[11 January 1793]
YOU have not often been troubled with anonymous addresses, it may therefore be thought proper, that some apology be made you for the obtrusion of this; but the novelty of the measure must be justified by the necessity of the case, and by that claim which your injured companions in arms have to your patronage and protection,—derived from those professions and promises made to them by you when their commander in chief. They then respected you as they ought, as soldiers they gloried in you, as friends they loved you; they once thought their affections for you reciprocal, and would even now reluctantly give up that belief.
My address to you will be in plain republican language. I do not pretend to understand those prudent forms of decorum, those gentle rules of discretion, which courtly softness may prescribe.
No man knows as well as you the services, sacrifices and sufferings of the late army; your tribute of acknowledgements is on record,—it does justice to your head and heart; but Sir, by what fatality has it happened, that your countenance, which once delighted and animated them, is now withdrawn from their support?—There was a time, when the army never would have believed, that you could be at the head of government for four years, without making one effort,—without expressing a single wish for a retribution of their services. Can it be possible, Sir, that you have abandoned the known rules of right, to adopt the quibbling distinctions of the Treasury? The army have now come forward, quasi unâ voce, and have thrown themselves on the justice, the humanity and gratitude of Congress—to ask that as a gratuity which they ought to receive as a right.—Such men, struggling with adversity, must always be an interesting scene to them;—at sight of so much virtue in distress your natural benevolence will take the alarm and anticipate their acts of humanity.
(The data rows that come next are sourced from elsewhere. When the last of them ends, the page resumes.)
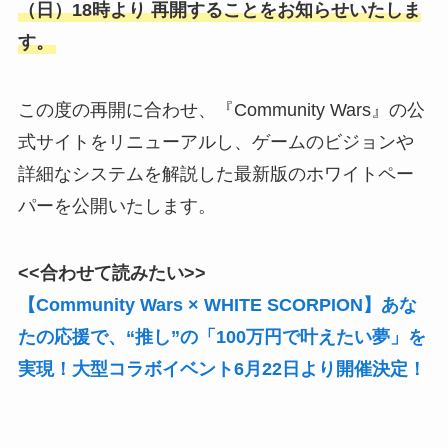
（⽇）18時より 再開することをお知らせいたしま
す。
この度の再開に合わせ、『Community Wars』の公
式サイトをリニューアルし、ゲームのビジョンや
詳細なシステムを解説した最新版のホワイトペー
パーを公開いたします。
<<合わせて読みたい>>
【Community Wars × WHITE SCORPION】あな
たの応援で、“推し”の「100万円で叶えたい夢」を
実現！⼤型コラボイベント6⽉22⽇より開催決定！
The individuals of the late army thought themselves interested, and were therefore active, in the change that effected the present government. The languor and inability of the old one deprived them of their stipulated wages; but the change has been the reverse of their expectations; for they are not only not benefited, but really injured by it, inasmuch as they not only do not receive any of their own dues, but are compelled to contribute to pay those very dues to others, without any sort of equivalent or compensation paid to them. If they were justifiable in overturning the old government, because it could not do them justice, how much less reason have they to support the present one which does them injustice.
The present government has been liberal to the late army in nothing but neglect and contempt. It may be worth while to pause a little and reflect on the probable effects of a continuance of these measures.—If nothing shall now be granted them, they will feel cut off from all hopes of redress,—and in that you lop off their attachment to government—methinks I see you startled at the idea of so extensive an amputation.
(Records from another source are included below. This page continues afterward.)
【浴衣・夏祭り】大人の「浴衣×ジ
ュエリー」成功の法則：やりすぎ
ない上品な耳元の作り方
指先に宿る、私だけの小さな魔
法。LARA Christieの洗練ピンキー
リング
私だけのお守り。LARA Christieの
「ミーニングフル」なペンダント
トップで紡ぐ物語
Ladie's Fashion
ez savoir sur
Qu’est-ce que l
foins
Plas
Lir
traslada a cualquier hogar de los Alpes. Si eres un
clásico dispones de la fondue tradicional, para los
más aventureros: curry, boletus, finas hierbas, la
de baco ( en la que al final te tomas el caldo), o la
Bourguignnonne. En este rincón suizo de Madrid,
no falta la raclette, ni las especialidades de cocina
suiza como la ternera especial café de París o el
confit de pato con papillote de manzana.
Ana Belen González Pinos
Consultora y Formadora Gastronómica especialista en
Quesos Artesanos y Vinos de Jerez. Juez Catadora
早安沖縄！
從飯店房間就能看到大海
Sir, the salus reipublicæ might again require a practice of those lessons, the army learnt in their youth before they are too old:—now is the time to purchase the exclusive right to their tactical knowledge—it may be had at the low price of paying them their honest demands;—it will infuse a portion of new health into the government and enable it to bear its infirmities.
A single ray of well directed sympathy from you will dissipate a cloud which is overshadowing your own honourable fame.
I have addressed myself to the individual members of Congress, through the same channel, on this subject, with such arguments as, to my understanding, are unanswerable.
Printed copy, General Advertiser (Philadelphia), 11 Jan. 1793; printed copy, National Gazette (Philadelphia), 23 Jan. 1793.
This letter is one of four first printed in the General Advertiser under the pseudonym of Cincinnatus. The others are “To the Individual Members of Congress,” 8, 14 Jan., and “To the Victorious & Patriotic Officers of the French army,” 21 January. They also appear, respectively, in the issues of the National Gazette for 19, 23, and 26 January. The author of these letters has not been identified. The recurrent themes in these four letters are the author’s opposition to the system adopted by the Washington administration to fund the public debt and his call for some type of compensation for the original recipients of government securities, which included many veterans of the Continental army. In many cases the original owners had been induced by economic circumstances to sell their certificates at depreciated prices to speculators who now reaped large profits under Alexander Hamilton’s financial system.
On 14 Jan. a “memorial of the officers of the late Delaware line of the Continental Army, in behalf themselves and the soldiers of the said line, was presented to the House [of Representatives] and read, praying that the depreciation which accrued on the certificates of debts granted them for military services rendered during the late war, may be made good to them, or such other relief afforded them as the present circumstances of the United States will admit. Ordered, That the said memorial be referred to the Committee of the Whole House to whom are referred the memorials of the late officers and soldiers of the lines of New Hampshire, Massachusetts, New York, Pennsylvania, and Maryland.” That same day “the House resolved itself into a Committee of the Whole . . . and took into consideration the memorials.” Discussion on the issue continued into the next day’s session, and on 16 Jan. the members approved a resolution that these memorials “ought not to be granted” (Annals of Congress description begins Joseph Gales, Sr., comp. The Debates and Proceedings in the Congress of the United States; with an Appendix, Containing Important State Papers and Public Documents, and All the Laws of a Public Nature. 42 vols. Washington, D.C., 1834–56. description ends , 2d Cong., 2d sess., 811–27).